Saved entries

BEGIN

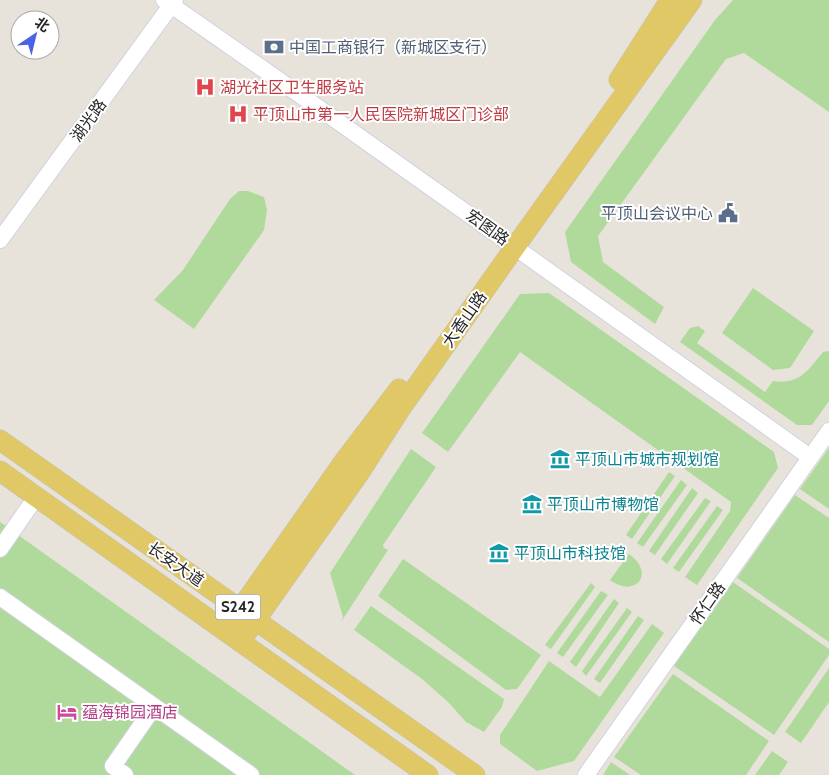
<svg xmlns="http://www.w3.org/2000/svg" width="829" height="775" font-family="Cabin,'Noto Sans SC',sans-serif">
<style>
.green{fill:#afda9c}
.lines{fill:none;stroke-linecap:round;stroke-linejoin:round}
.minor-casing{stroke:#d0d2df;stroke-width:18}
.major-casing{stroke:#c3c3c3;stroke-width:21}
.minor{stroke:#fff;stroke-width:16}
.major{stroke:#e1c867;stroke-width:20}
.labels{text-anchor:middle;stroke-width:4;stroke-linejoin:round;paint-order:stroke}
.shield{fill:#fff;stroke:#686868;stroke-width:1}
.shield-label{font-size:15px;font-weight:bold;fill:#272727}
.service-label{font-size:16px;fill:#4e5e75;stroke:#fff;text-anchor:start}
.health-label{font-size:16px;fill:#be3a42;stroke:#fff;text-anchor:start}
.street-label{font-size:16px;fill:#272727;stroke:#fff}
.culture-label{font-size:16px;fill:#0d838f;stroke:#fff;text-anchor:start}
.hotel-label{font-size:16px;fill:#b23c85;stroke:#fff;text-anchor:start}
</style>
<rect width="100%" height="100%" fill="#e8e3da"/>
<!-- green -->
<path class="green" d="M733,0H829V112L744,53L726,59L598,236L603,262L664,307L655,324L571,262L565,232L715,20Z
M239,191H248L264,197L267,210L264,230L194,329L154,300L183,270L230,199Z
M753,288L814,331L790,368L773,370L722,333Z
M549,293L774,452L778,468L697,585L685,577L730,511L731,502L520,352L448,452L422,433L520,294Z
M698,326L705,331L697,343L765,392L773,381C800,385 808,370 823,352L829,351V401L812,425H797L680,342L690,328Z
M829,448V509L800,489Z
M411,449L436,467L383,545L384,548L388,550L341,622L343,617L330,573Z
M669,472L675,476L632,539L626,535Z
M681,480L687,485L643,547L637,543Z
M692,488L698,493L655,555L649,551Z
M795,495L829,518V642L737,578Z
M705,498L711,501L667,564L661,559Z
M717,506L723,510L679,572L673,568Z
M0,522L355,775H0Z
M629,554C656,573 636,599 610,580Z
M403,559L541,655L517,689L506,690L378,596Z
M733,582L829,649V655L774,735L674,666Z
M591,583L595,587L551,649L545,645Z
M601,591L608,595L563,657L557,653Z
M614,599L619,603L576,667L570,662Z
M371,606L504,699L502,707L484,732L466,722L448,702L422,679L354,630Z
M627,608L632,612L586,676L582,671Z
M638,616L644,620L600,683L594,679Z
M652,624L664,633L574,761L537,771L500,744V735L549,661L600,697Z
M829,668V702L801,743L785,732Z
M673,674L769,741L746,775H641L614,757Z
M772,751L788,762L779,775H755Z
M611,762L630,775H603Z"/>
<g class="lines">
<defs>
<path id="minor" d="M164,0L326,113L810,457
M0,240L175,0
M0,549L36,497
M0,597L251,775
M125,775L113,766L154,707
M586,775L829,431"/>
<path id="major" d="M619,80L670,0
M0,440L475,775
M0,471L428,775
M225,631L345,460L399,389
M240,642L358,475L399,411L515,247L692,0"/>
</defs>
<!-- minor casing -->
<use href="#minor" class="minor-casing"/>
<!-- major casing -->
<use href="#major" class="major-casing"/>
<!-- minor -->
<use href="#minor" class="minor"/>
<!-- major -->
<use href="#major" class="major"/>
</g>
<!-- icons -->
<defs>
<symbol id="bank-bare" viewBox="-9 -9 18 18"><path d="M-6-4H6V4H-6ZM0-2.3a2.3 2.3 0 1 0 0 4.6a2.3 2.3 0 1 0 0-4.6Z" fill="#5c6f8a" stroke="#fff" stroke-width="2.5" paint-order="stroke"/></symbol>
<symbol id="hospital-bare" viewBox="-9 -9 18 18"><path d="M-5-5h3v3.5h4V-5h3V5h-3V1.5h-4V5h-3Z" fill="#e0444e" stroke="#fff" stroke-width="2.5" paint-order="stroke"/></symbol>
<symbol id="civic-bare" viewBox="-9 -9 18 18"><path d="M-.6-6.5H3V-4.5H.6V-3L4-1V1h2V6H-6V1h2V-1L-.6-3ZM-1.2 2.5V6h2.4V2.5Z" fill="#5c6f8a" stroke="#fff" stroke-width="2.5" paint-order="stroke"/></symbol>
<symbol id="museum-bare" viewBox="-9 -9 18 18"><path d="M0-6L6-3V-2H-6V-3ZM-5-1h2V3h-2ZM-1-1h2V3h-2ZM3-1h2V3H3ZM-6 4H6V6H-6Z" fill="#0f9aa8" stroke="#fff" stroke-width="2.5" paint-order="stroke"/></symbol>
<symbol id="hotel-bare" viewBox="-9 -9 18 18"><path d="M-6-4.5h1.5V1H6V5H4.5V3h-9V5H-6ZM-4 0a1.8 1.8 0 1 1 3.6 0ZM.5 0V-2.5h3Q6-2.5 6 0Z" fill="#d1479c" stroke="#fff" stroke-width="2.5" paint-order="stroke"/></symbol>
</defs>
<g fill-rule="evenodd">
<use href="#bank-bare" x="260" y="33" width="28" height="28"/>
<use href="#hospital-bare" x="191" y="73" width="28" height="28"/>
<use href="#hospital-bare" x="224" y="100" width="28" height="28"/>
<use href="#civic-bare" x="714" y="199" width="28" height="28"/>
<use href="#museum-bare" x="546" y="445" width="28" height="28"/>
<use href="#museum-bare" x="518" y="490" width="28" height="28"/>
<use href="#museum-bare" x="485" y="539" width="28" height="28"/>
<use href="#hotel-bare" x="53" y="698" width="28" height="28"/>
</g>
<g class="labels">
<!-- shield labels -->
<rect class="shield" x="215.5" y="594.5" width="45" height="25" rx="4"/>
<g class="shield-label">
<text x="238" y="612">S242</text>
</g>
<!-- service labels -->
<g class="service-label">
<text x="289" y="53">中国工商银行（新城区支行）</text>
<text x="713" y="219" text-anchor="end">平顶山会议中心</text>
</g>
<!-- health labels -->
<g class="health-label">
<text x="220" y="93">湖光社区卫生服务站</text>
<text x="253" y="120">平顶山市第一人民医院新城区门诊部</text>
</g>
<!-- street labels -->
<g class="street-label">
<text transform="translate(88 120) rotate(-54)" y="6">湖光路</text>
<text transform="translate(488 227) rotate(36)" y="6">宏图路</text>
<text transform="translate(464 319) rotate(-55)" y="6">大香山路</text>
<text transform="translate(176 564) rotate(35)" y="6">长安大道</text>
<text transform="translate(707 603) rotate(-55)" y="6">怀仁路</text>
</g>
<!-- culture labels -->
<g class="culture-label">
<text x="575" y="465">平顶山市城市规划馆</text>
<text x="547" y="510">平顶山市博物馆</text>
<text x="514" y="559">平顶山市科技馆</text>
</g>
<!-- hotel labels -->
<g class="hotel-label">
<text x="82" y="718">蕴海锦园酒店</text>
</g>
</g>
<!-- north arrow -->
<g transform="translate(35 35) rotate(35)"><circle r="24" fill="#ffffff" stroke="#a9a9a9"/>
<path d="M0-4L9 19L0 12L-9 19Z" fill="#4a62e6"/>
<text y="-8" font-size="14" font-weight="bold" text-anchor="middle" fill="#272727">北</text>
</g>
</svg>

END

EXERCISE OBJECTIVE: Retype each line above precisely, please. Skip anything that is a picture.

ANSWER SPACE:
<svg xmlns="http://www.w3.org/2000/svg" width="829" height="775" font-family="Cabin,'Noto Sans SC',sans-serif">
<style>
.green{fill:#afda9c}
.lines{fill:none;stroke-linecap:round;stroke-linejoin:round}
.minor-casing{stroke:#d0d2df;stroke-width:18}
.major-casing{stroke:#c3c3c3;stroke-width:21}
.minor{stroke:#fff;stroke-width:16}
.major{stroke:#e1c867;stroke-width:20}
.labels{text-anchor:middle;stroke-width:4;stroke-linejoin:round;paint-order:stroke}
.shield{fill:#fff;stroke:#686868;stroke-width:1}
.shield-label{font-size:15px;font-weight:bold;fill:#272727}
.service-label{font-size:16px;fill:#4e5e75;stroke:#fff;text-anchor:start}
.health-label{font-size:16px;fill:#be3a42;stroke:#fff;text-anchor:start}
.street-label{font-size:16px;fill:#272727;stroke:#fff}
.culture-label{font-size:16px;fill:#0d838f;stroke:#fff;text-anchor:start}
.hotel-label{font-size:16px;fill:#b23c85;stroke:#fff;text-anchor:start}
</style>
<rect width="100%" height="100%" fill="#e8e3da"/>
<!-- green -->
<path class="green" d="M733,0H829V112L744,53L726,59L598,236L603,262L664,307L655,324L571,262L565,232L715,20Z
M239,191H248L264,197L267,210L264,230L194,329L154,300L183,270L230,199Z
M753,288L814,331L790,368L773,370L722,333Z
M549,293L774,452L778,468L697,585L685,577L730,511L731,502L520,352L448,452L422,433L520,294Z
M698,326L705,331L697,343L765,392L773,381C800,385 808,370 823,352L829,351V401L812,425H797L680,342L690,328Z
M829,448V509L800,489Z
M411,449L436,467L383,545L384,548L388,550L341,622L343,617L330,573Z
M669,472L675,476L632,539L626,535Z
M681,480L687,485L643,547L637,543Z
M692,488L698,493L655,555L649,551Z
M795,495L829,518V642L737,578Z
M705,498L711,501L667,564L661,559Z
M717,506L723,510L679,572L673,568Z
M0,522L355,775H0Z
M629,554C656,573 636,599 610,580Z
M403,559L541,655L517,689L506,690L378,596Z
M733,582L829,649V655L774,735L674,666Z
M591,583L595,587L551,649L545,645Z
M601,591L608,595L563,657L557,653Z
M614,599L619,603L576,667L570,662Z
M371,606L504,699L502,707L484,732L466,722L448,702L422,679L354,630Z
M627,608L632,612L586,676L582,671Z
M638,616L644,620L600,683L594,679Z
M652,624L664,633L574,761L537,771L500,744V735L549,661L600,697Z
M829,668V702L801,743L785,732Z
M673,674L769,741L746,775H641L614,757Z
M772,751L788,762L779,775H755Z
M611,762L630,775H603Z"/>
<g class="lines">
<defs>
<path id="minor" d="M164,0L326,113L810,457
M0,240L175,0
M0,549L36,497
M0,597L251,775
M125,775L113,766L154,707
M586,775L829,431"/>
<path id="major" d="M619,80L670,0
M0,440L475,775
M0,471L428,775
M225,631L345,460L399,389
M240,642L358,475L399,411L515,247L692,0"/>
</defs>
<!-- minor casing -->
<use href="#minor" class="minor-casing"/>
<!-- major casing -->
<use href="#major" class="major-casing"/>
<!-- minor -->
<use href="#minor" class="minor"/>
<!-- major -->
<use href="#major" class="major"/>
</g>
<!-- icons -->
<defs>
<symbol id="bank-bare" viewBox="-9 -9 18 18"><path d="M-6-4H6V4H-6ZM0-2.3a2.3 2.3 0 1 0 0 4.6a2.3 2.3 0 1 0 0-4.6Z" fill="#5c6f8a" stroke="#fff" stroke-width="2.5" paint-order="stroke"/></symbol>
<symbol id="hospital-bare" viewBox="-9 -9 18 18"><path d="M-5-5h3v3.5h4V-5h3V5h-3V1.5h-4V5h-3Z" fill="#e0444e" stroke="#fff" stroke-width="2.5" paint-order="stroke"/></symbol>
<symbol id="civic-bare" viewBox="-9 -9 18 18"><path d="M-.6-6.5H3V-4.5H.6V-3L4-1V1h2V6H-6V1h2V-1L-.6-3ZM-1.2 2.5V6h2.4V2.5Z" fill="#5c6f8a" stroke="#fff" stroke-width="2.5" paint-order="stroke"/></symbol>
<symbol id="museum-bare" viewBox="-9 -9 18 18"><path d="M0-6L6-3V-2H-6V-3ZM-5-1h2V3h-2ZM-1-1h2V3h-2ZM3-1h2V3H3ZM-6 4H6V6H-6Z" fill="#0f9aa8" stroke="#fff" stroke-width="2.5" paint-order="stroke"/></symbol>
<symbol id="hotel-bare" viewBox="-9 -9 18 18"><path d="M-6-4.5h1.5V1H6V5H4.5V3h-9V5H-6ZM-4 0a1.8 1.8 0 1 1 3.6 0ZM.5 0V-2.5h3Q6-2.5 6 0Z" fill="#d1479c" stroke="#fff" stroke-width="2.5" paint-order="stroke"/></symbol>
</defs>
<g fill-rule="evenodd">
<use href="#bank-bare" x="260" y="33" width="28" height="28"/>
<use href="#hospital-bare" x="191" y="73" width="28" height="28"/>
<use href="#hospital-bare" x="224" y="100" width="28" height="28"/>
<use href="#civic-bare" x="714" y="199" width="28" height="28"/>
<use href="#museum-bare" x="546" y="445" width="28" height="28"/>
<use href="#museum-bare" x="518" y="490" width="28" height="28"/>
<use href="#museum-bare" x="485" y="539" width="28" height="28"/>
<use href="#hotel-bare" x="53" y="698" width="28" height="28"/>
</g>
<g class="labels">
<!-- shield labels -->
<rect class="shield" x="215.5" y="594.5" width="45" height="25" rx="4"/>
<g class="shield-label">
<text x="238" y="612">S242</text>
</g>
<!-- service labels -->
<g class="service-label">
<text x="289" y="53">中国工商银行（新城区支行）</text>
<text x="713" y="219" text-anchor="end">平顶山会议中心</text>
</g>
<!-- health labels -->
<g class="health-label">
<text x="220" y="93">湖光社区卫生服务站</text>
<text x="253" y="120">平顶山市第一人民医院新城区门诊部</text>
</g>
<!-- street labels -->
<g class="street-label">
<text transform="translate(88 120) rotate(-54)" y="6">湖光路</text>
<text transform="translate(488 227) rotate(36)" y="6">宏图路</text>
<text transform="translate(464 319) rotate(-55)" y="6">大香山路</text>
<text transform="translate(176 564) rotate(35)" y="6">长安大道</text>
<text transform="translate(707 603) rotate(-55)" y="6">怀仁路</text>
</g>
<!-- culture labels -->
<g class="culture-label">
<text x="575" y="465">平顶山市城市规划馆</text>
<text x="547" y="510">平顶山市博物馆</text>
<text x="514" y="559">平顶山市科技馆</text>
</g>
<!-- hotel labels -->
<g class="hotel-label">
<text x="82" y="718">蕴海锦园酒店</text>
</g>
</g>
<!-- north arrow -->
<g transform="translate(35 35) rotate(35)"><circle r="24" fill="#ffffff" stroke="#a9a9a9"/>
<path d="M0-4L9 19L0 12L-9 19Z" fill="#4a62e6"/>
<text y="-8" font-size="14" font-weight="bold" text-anchor="middle" fill="#272727">北</text>
</g>
</svg>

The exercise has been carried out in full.